Every line containing "size" should be copied out. Go through the entries and find them.

* **Data extract**:
'''

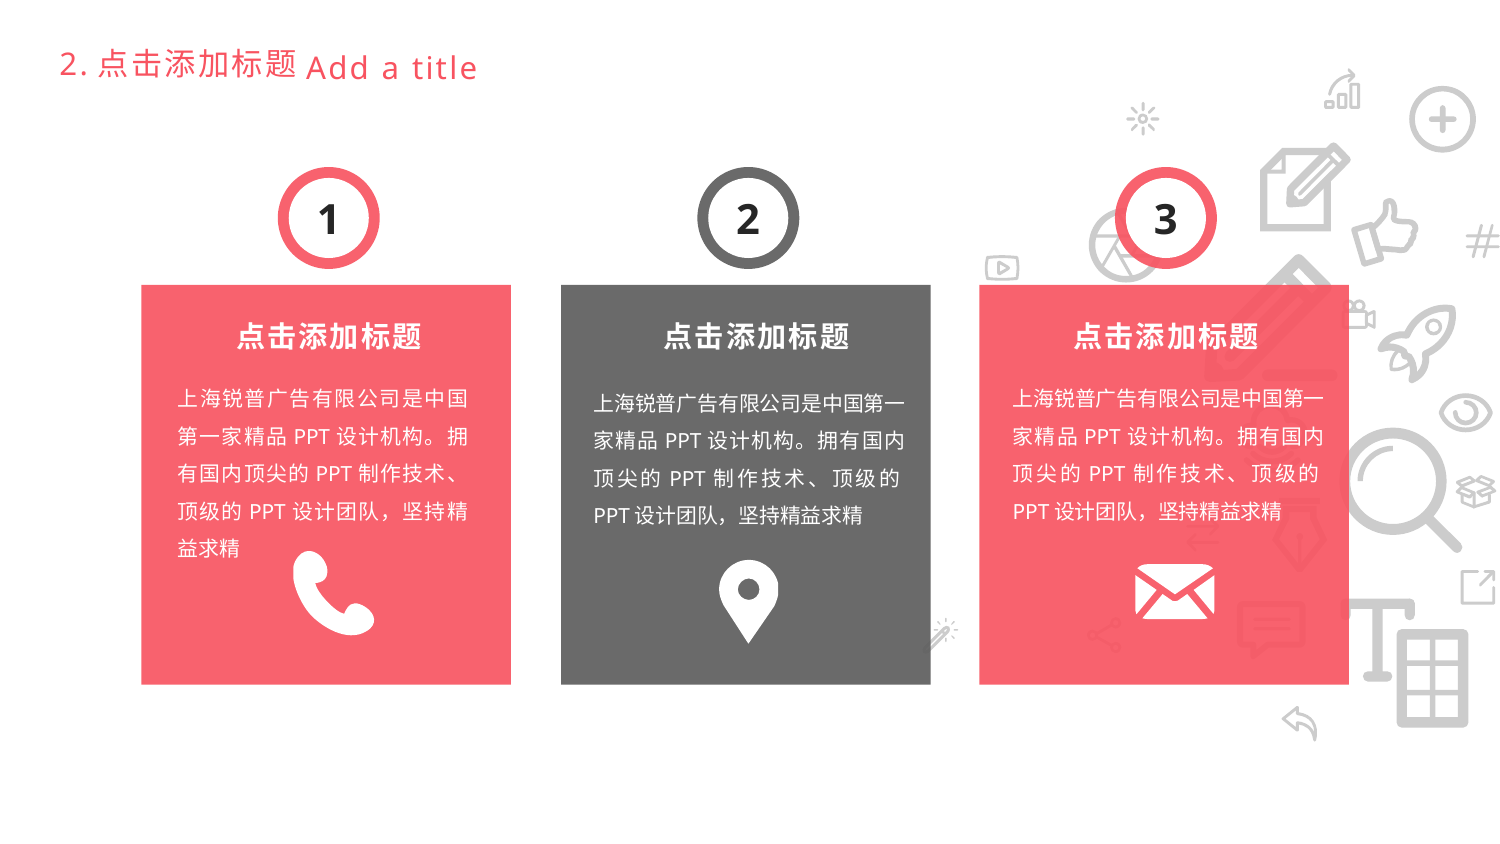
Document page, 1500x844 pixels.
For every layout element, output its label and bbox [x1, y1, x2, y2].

'''
'''

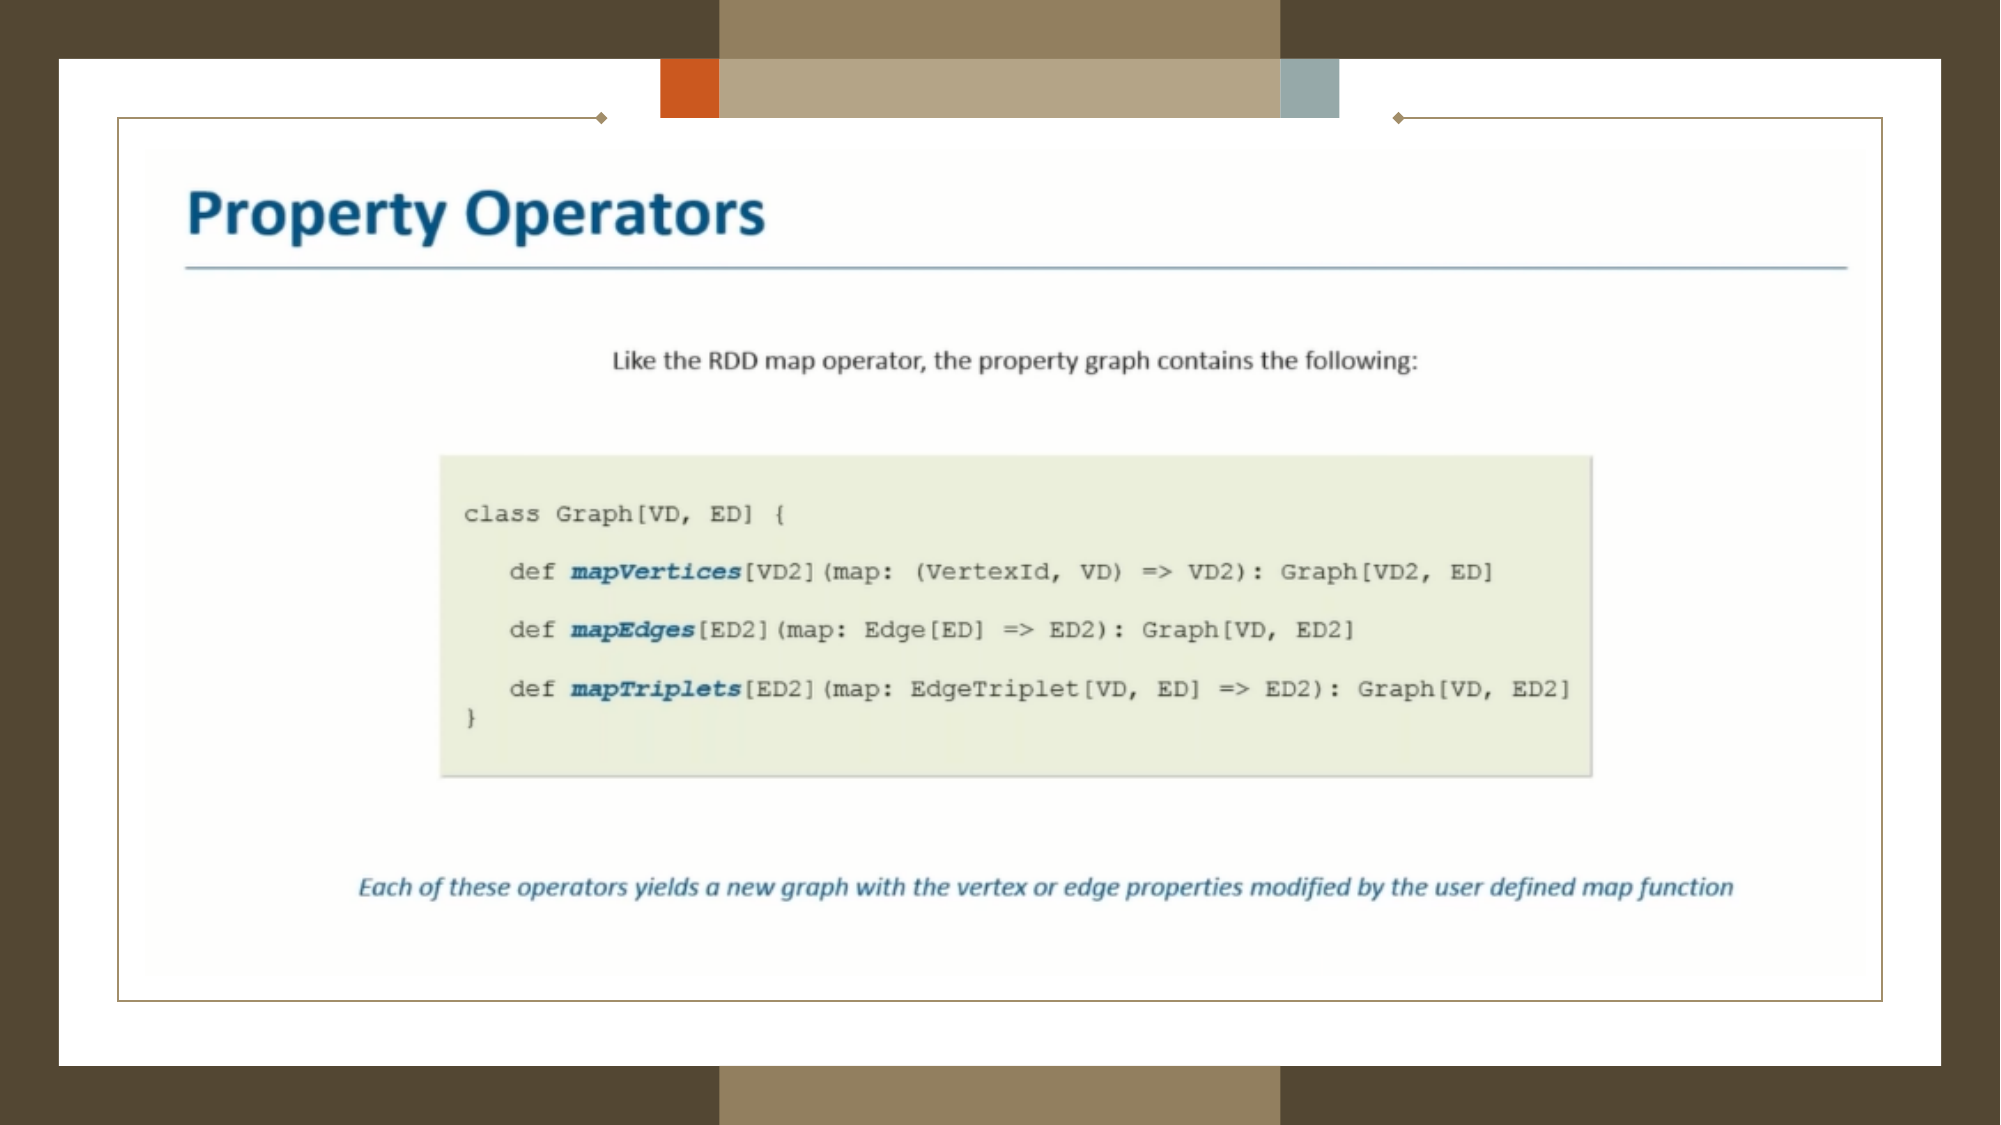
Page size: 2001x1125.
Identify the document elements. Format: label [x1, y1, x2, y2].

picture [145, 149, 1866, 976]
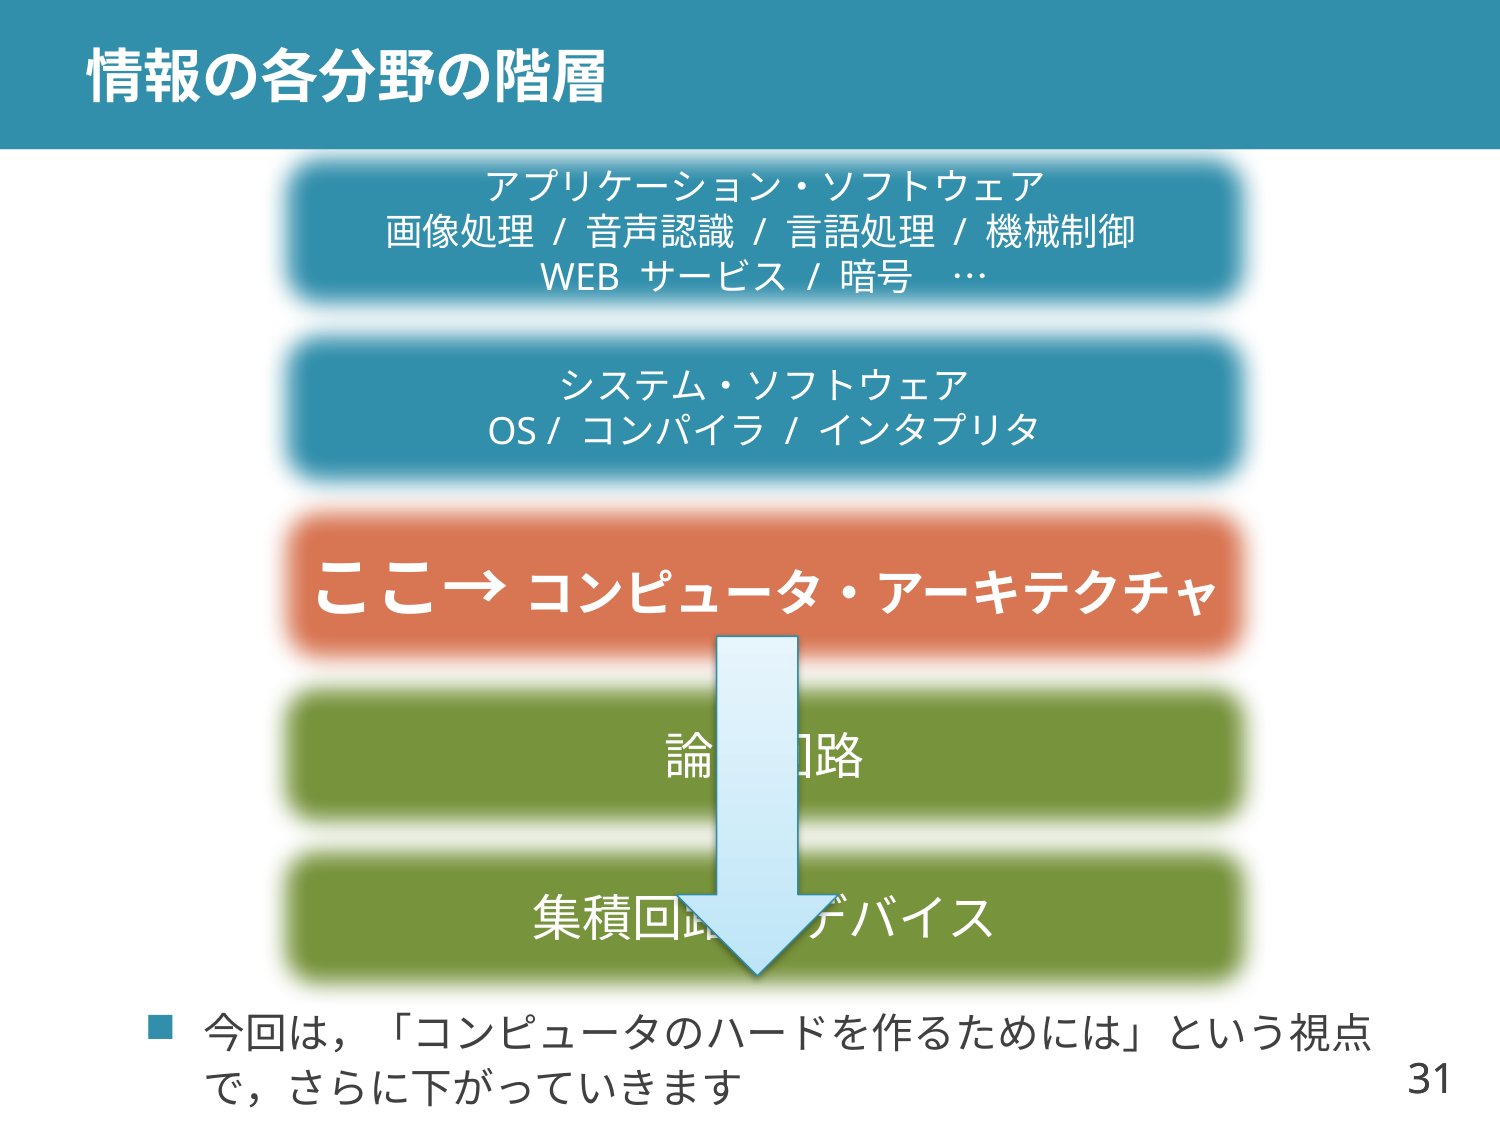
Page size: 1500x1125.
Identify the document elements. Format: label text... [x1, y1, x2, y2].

'''

* **Written response**:
Page size: 2001x1125.
Page size: 1500x1125.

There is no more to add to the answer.